ALBUQUERQUE, N.M. (KRQE) – The owner of a shuttered New Mexico spa is now facing dozens of charges after at least two clients were diagnosed with HIV after receiving “vampire facials,” at the facility back in 2018.

Maria Ruiz is facing 24 felony counts ranging from tax evasion to illegal practice of medicine and various other public safety crimes in New Mexico.

Authorities shut down Ruiz’s illegal medical spa back in 2018. The attorney general’s office began its investigation when two of Ruiz’s clients were diagnosed with HIV, after getting vampire facials.

“We knew we had to shut the business down,” said New Mexico Attorney General Hector Balderas.

A vampire facial is a non-surgical facelift where a patient’s blood is drawn, then components of the blood are injected back into the face using microneedles. Ruiz did not have the appropriate medical license required to perform these kinds of procedures.

“These are procedures that should be supervised by a medical doctor,” said Balderas.

Both Ruiz’s cosmetology and business licenses had long since expired.
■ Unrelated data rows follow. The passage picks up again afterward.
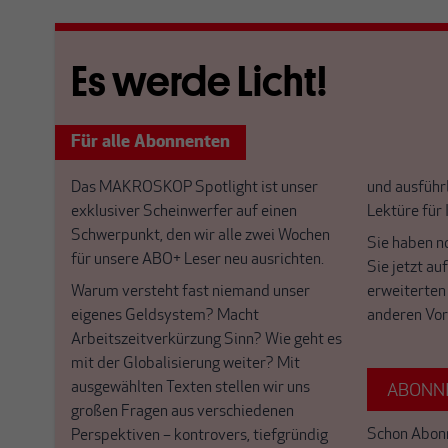
Es werde Licht!
Für alle Abonnenten
Das MAKROSKOP Spotlight ist unser
und ausführl
exklusiver Scheinwerfer auf einen
Lektüre für
Schwerpunkt, den wir alle zwei Wochen
Sie haben n
für unsere ABO+ Leser neu ausrichten.
Sie jetzt au
Warum versteht fast niemand unser
erweiterten
eigenes Geldsystem? Macht
anderen Vor
Arbeitszeitverkürzung Sinn? Wie geht es
mit der Globalisierung weiter? Mit
ausgewählten Texten stellen wir uns
ABONNI
großen Fragen aus verschiedenen
Schon Abon
Perspektiven – kontrovers, tiefgründig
The report says Ruiz had done a good job at creating the illusion that she was properly trained in these practices, forging numerous certificates, and even a fake degree from the University of Phoenix.
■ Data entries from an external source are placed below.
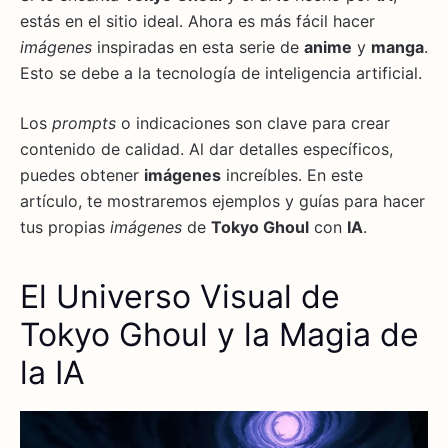
estás en el sitio ideal. Ahora es más fácil hacer
imágenes
inspiradas en esta serie de
anime
y
manga
.
Esto se debe a la tecnología de inteligencia artificial.
Los
prompts
o indicaciones son clave para crear
contenido de calidad. Al dar detalles específicos,
puedes obtener
imágenes
increíbles. En este
artículo, te mostraremos ejemplos y guías para hacer
tus propias
imágenes
de
Tokyo Ghoul
con
IA
.
El Universo Visual de
Tokyo Ghoul y la Magia de
la IA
“She deceived many women into trusting her, and her facility,” said Balderas.

When asked how something like this could possibly slip through the cracks, Balderas explained the regulation and licensing department has limited jurisdiction. “They don’t have the ability to go and inspect equipment to make sure it’s sanitized, they can only receive cursory complaints,” said Balderas.

The attorney generals’ office and licensing department released a list of questions for consumers to ask before receiving any kind of procedure like a vampire facial. Those questions are listed below.

  1. Whether or not the establishment uses universal precautions – similar to tattoo parlors or a medical facility.
  2. What precautions are utilized?
  3. Who will be performing the procedure? 
  4. Will it be performed by a licensed medical professional? Cosmetologists and estheticians are not licensed to conduct medical procedures. At a minimum, one must be qualified as a phlebotomist to draw blood, and if injections are administered below the subdermis, a nurse or physician must perform the procedure.
  5. Does the establishment have a medical director? If so, what are their qualifications?  Is it a physician or a nurse practitioner?